По воспитанию Ульяна была типичной русской женщиной своего времени верной женой, любящей матерью своих детей. Все свое время она посвящала семье, домашним делам, молитвам и благотворительности в пользу сирых, убогих, нищих, обиженных. Дочь благочестивых бояр, она и сама была благочестива. На её беду, она обладала редкой красотой и обаянием. Влюбчивые мужчины тонули в её жгучих черных глазах, теряли голову. Но те из них, кто пытался добиться её взаимности, получали отпор. И ладно бы, когда в числе влюбленных были люди боярского круга. А когда — сам старший смоленский князь Юрий Святославич? Не так-то просто отклонить его притязания таким образом, чтобы не задеть его самолюбия и не повредить дружбе её мужа и князя.

По натуре страстный, Юрий Святославич чуял огонь в этой женщине с жгучими глазами и благородно сложенным чувственным ртом. Юрий Святославич в минуты сладострастных мечтаний воображал, как, наверное, гибка и сладка Ульяна на брачном ложе. Она с лихвой возместила бы ему то, что он недополучал от супруги, сдержанной и пресноватой. Дополнительной приманкой в Ульяне была её недоступность, её целомудрие — Юрий Святославич любил преодолевать неодолимые преграды.

В то же время для него не пропали даром внушение тестя и покаяние, на которое он был подвигнут. Искренне желая быть верным супругом, Юрий Святославич старался преодолеть влечение к Ульяне, считал его уже и преодоленным, и от встречи с Ульяной ждал теперь лишь одного — увидеть её постаревшей и подурневшей, чтобы уж напрочь вытрясти из своих грез её образ, некогда заполнявший его воображение.

Но когда Ульяна в нужный час вошла в трапезную палату, сопровождаемая слугами, — те держали на руках подносы с крепким медом в чашах, — учтиво поклонилась гостям и поднесла первую чашу Юрию Святославичу, он, увы, убедился: женская красота с годами не убывает. И если прежде Ульяна была неотразима лишь внешним обликом, то теперь она стала ещё привлекательней внутренним обаянием — её глаза лучились добротой и приветом, поневоле притягая к себе взгляды всех гостей.

Умом понимая, что он делает не то, как принято в гостях, Юрий Святославич, приняв чашу, свободной рукой взял её белые, в драгих перстнях, нежные пальцы и произнес вдохновенную здравицу в честь хозяев.
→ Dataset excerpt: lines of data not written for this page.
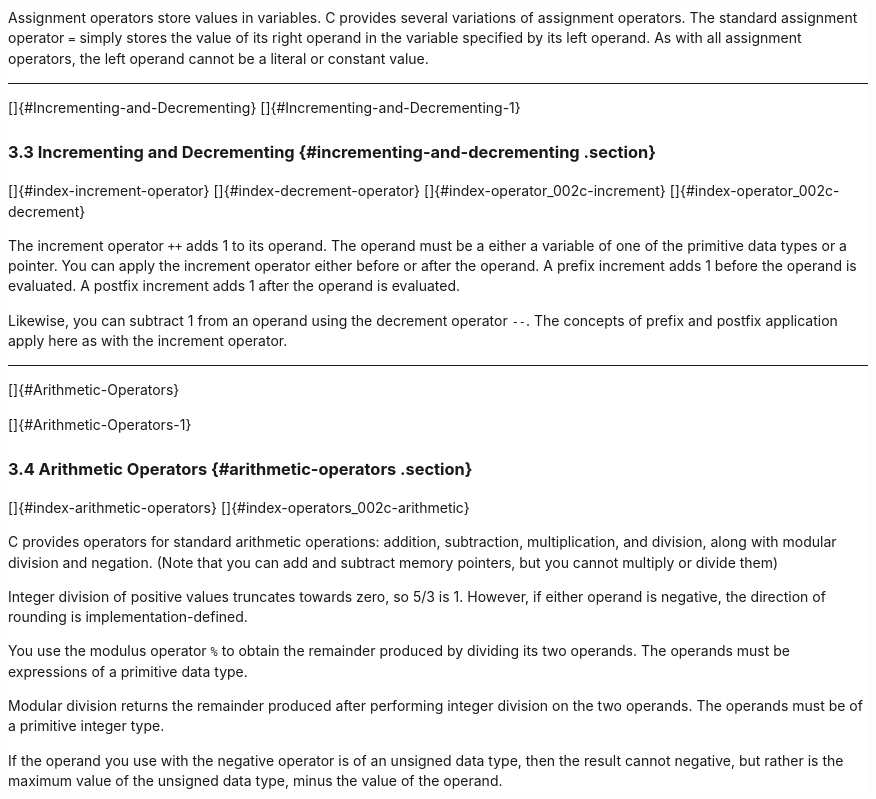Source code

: Assignment operators store values in variables. C provides several
variations of assignment operators. The standard assignment operator `=` simply stores the value of its right operand in the variable specified by its left operand. As with all assignment operators, the left operand cannot be a literal or constant value.

------------------------------------------------------------------------

[]{#Incrementing-and-Decrementing}
[]{#Incrementing-and-Decrementing-1}

### 3.3 Incrementing and Decrementing {#incrementing-and-decrementing .section}

[]{#index-increment-operator} []{#index-decrement-operator}
[]{#index-operator_002c-increment} []{#index-operator_002c-decrement}

The increment operator `++` adds 1 to its operand. The operand must be a
either a variable of one of the primitive data types or a pointer. You can apply the increment operator either before or after the operand.  A prefix increment adds 1 before the operand is evaluated. A postfix increment adds 1 after the operand is evaluated. 

Likewise, you can subtract 1 from an operand using the decrement
operator `--`. The concepts of prefix and postfix application apply here as with the increment operator.

------------------------------------------------------------------------

[]{#Arithmetic-Operators}


[]{#Arithmetic-Operators-1}

### 3.4 Arithmetic Operators {#arithmetic-operators .section}

[]{#index-arithmetic-operators} []{#index-operators_002c-arithmetic}

C provides operators for standard arithmetic operations: addition,
subtraction, multiplication, and division, along with modular division
and negation. (Note that you can add and subtract memory pointers, but you cannot multiply or divide them)

Integer division of positive values truncates towards zero, so 5/3 is 1.
However, if either operand is negative, the direction of rounding is
implementation-defined.

You use the modulus operator `%` to obtain the remainder produced by
dividing its two operands. The operands must be
expressions of a primitive data type.

Modular division returns the remainder produced after performing integer
division on the two operands. The operands must be of a primitive
integer type.


If the operand you use with the negative operator is of an unsigned data
type, then the result cannot negative, but rather is the maximum value
of the unsigned data type, minus the value of the operand.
Все понимали, чем вызвана пылкость речи князя, и с затаенным дыханием смотрели то на смутившуюся Ульяну, то на Вяземского, который натужно улыбался: он ревновал, но, как хозяин дома, уважавший гостей, вынужден был скрывать свое истинное состояние. Выпив чашу, Юрий Святославич сделал было движение, чтобы обнять Ульяну, но та, высвободив пальцы, ловко увернулась, учтиво поклонилась и величавой поступью удалилась. Гости, а вместе с ними и Вяземский, перевели дух.
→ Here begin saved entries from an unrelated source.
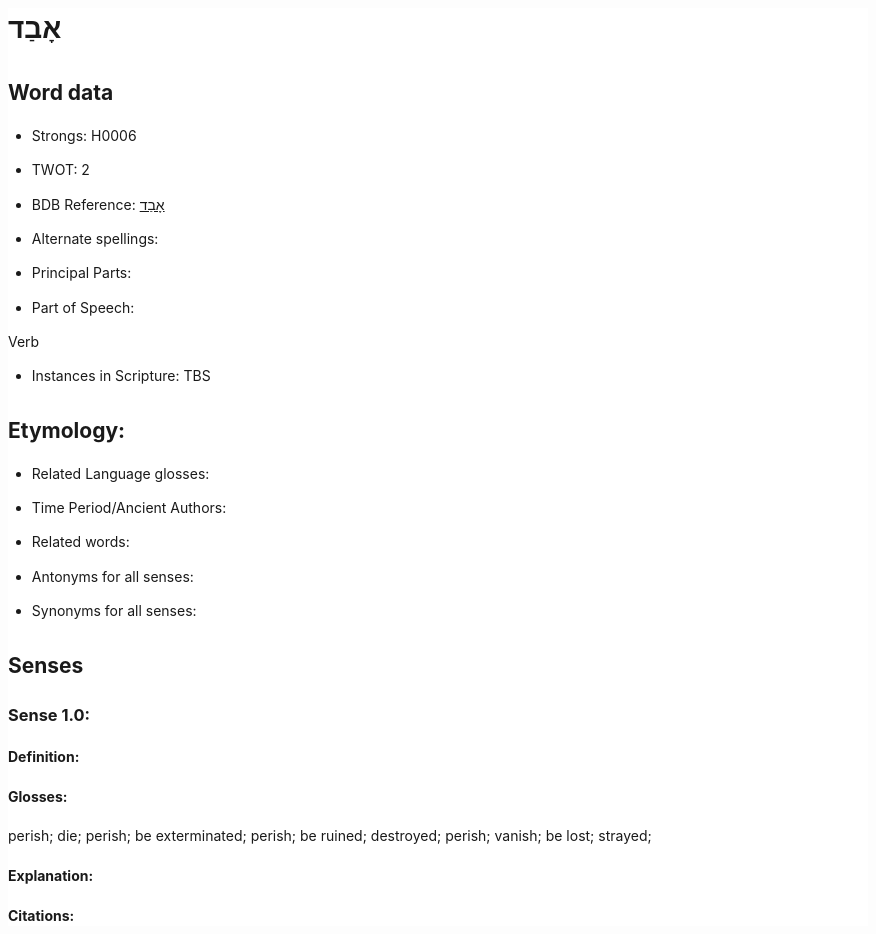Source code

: # אָבַד




## Word data

* Strongs: H0006

* TWOT: 2

* BDB Reference: [אָבַד](rc://en/bdb/dict/a.ac.aa)

* Alternate spellings:

* Principal Parts:

* Part of Speech:

Verb

* Instances in Scripture: TBS

## Etymology:

* Related Language glosses:

* Time Period/Ancient Authors:

* Related words:

* Antonyms for all senses:

* Synonyms for all senses:

## Senses

### Sense 1.0:

#### Definition:

#### Glosses:

perish; die; perish; be exterminated; perish; be ruined; destroyed; perish; vanish; be lost; strayed; 

#### Explanation:

#### Citations:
Вскоре в Смоленск с детьми и двором приехала из Рославля княгиня Анастасия Олеговна, торжественно встреченная мужем и горожанами. В сознании народа Юрий Святославич и Анастасия Олеговна были достойной парой. Юрий проявил себя боевым и мужественным князем; княгиня Анастасия полюбилась народу своим благочестием. К тому же, всегда занятая воспитанием детей и домашними делами, она в отсутствие супруга взяла в свои руки бразды правления Рославльским уделом и повела дело уверенно и толково. Она умела ловко помирить перессорившихся бояр, войти в доверие к богатым купцам и получить у них в долг деньги, встать на защиту крестьян, притесняемых боярами.
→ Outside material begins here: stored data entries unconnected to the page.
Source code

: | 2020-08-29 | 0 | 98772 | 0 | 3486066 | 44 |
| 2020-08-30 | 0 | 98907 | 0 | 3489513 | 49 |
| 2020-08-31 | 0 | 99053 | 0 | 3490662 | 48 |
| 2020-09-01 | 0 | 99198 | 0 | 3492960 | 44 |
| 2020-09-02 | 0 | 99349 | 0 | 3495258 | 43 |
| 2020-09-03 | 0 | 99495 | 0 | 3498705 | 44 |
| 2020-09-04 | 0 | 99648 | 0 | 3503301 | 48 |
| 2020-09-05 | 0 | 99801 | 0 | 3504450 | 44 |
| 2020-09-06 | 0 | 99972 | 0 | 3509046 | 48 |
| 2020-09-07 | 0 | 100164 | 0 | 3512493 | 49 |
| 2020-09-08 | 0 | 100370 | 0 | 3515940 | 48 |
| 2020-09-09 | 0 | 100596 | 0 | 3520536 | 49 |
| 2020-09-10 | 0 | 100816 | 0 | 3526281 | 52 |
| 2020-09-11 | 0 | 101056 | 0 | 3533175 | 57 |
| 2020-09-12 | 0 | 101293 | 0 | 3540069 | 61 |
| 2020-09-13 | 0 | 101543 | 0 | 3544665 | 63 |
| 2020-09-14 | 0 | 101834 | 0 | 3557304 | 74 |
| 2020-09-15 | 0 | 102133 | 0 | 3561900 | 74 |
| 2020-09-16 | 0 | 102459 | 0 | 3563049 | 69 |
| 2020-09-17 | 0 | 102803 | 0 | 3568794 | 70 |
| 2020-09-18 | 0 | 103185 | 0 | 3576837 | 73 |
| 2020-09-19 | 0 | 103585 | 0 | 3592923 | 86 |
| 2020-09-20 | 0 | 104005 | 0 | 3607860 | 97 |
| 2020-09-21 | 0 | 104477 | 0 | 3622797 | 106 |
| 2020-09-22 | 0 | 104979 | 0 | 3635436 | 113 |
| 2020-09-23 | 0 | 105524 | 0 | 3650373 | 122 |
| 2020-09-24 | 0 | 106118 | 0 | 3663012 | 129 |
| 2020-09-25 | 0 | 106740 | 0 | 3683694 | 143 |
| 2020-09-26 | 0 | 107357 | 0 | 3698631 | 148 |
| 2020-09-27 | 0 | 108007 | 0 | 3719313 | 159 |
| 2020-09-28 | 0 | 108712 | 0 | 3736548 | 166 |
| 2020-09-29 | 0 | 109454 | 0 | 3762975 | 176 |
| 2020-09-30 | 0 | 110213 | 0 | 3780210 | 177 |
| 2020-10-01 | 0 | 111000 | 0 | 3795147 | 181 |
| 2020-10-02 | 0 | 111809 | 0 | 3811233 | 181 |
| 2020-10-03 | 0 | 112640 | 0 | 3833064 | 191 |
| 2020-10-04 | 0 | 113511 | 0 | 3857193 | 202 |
Длительные разлуки с мужем и его беспутства княгиня переживала стоически. Тщательно скрывала свои переживания, которые, с годами, претерпевали качественные изменения. В молодости, когда ей доводилось сведать, что муж её в связи с такой-то, она чувствовала себя не иначе, как униженной и оскорбленной, что порой вызывало в ней озлобленность. С годами чувства озлобленности отступили на второй план, а на первый выступил страх за мужа, столь безнадежно погружаемого в трясину грехов. Она надеялась, что возраст и время остудят его, и что остудит его страх Божий и супруг, как она выражалась, "взойдет в себя". Живя в Рязани, под боком её родителей, муж, кажется, понемногу вступал на путь благочестия, но как только он вырвался в Смоленск, то, опьяненный победой, вновь, как ей довели, стал утопать в пучине беспутства.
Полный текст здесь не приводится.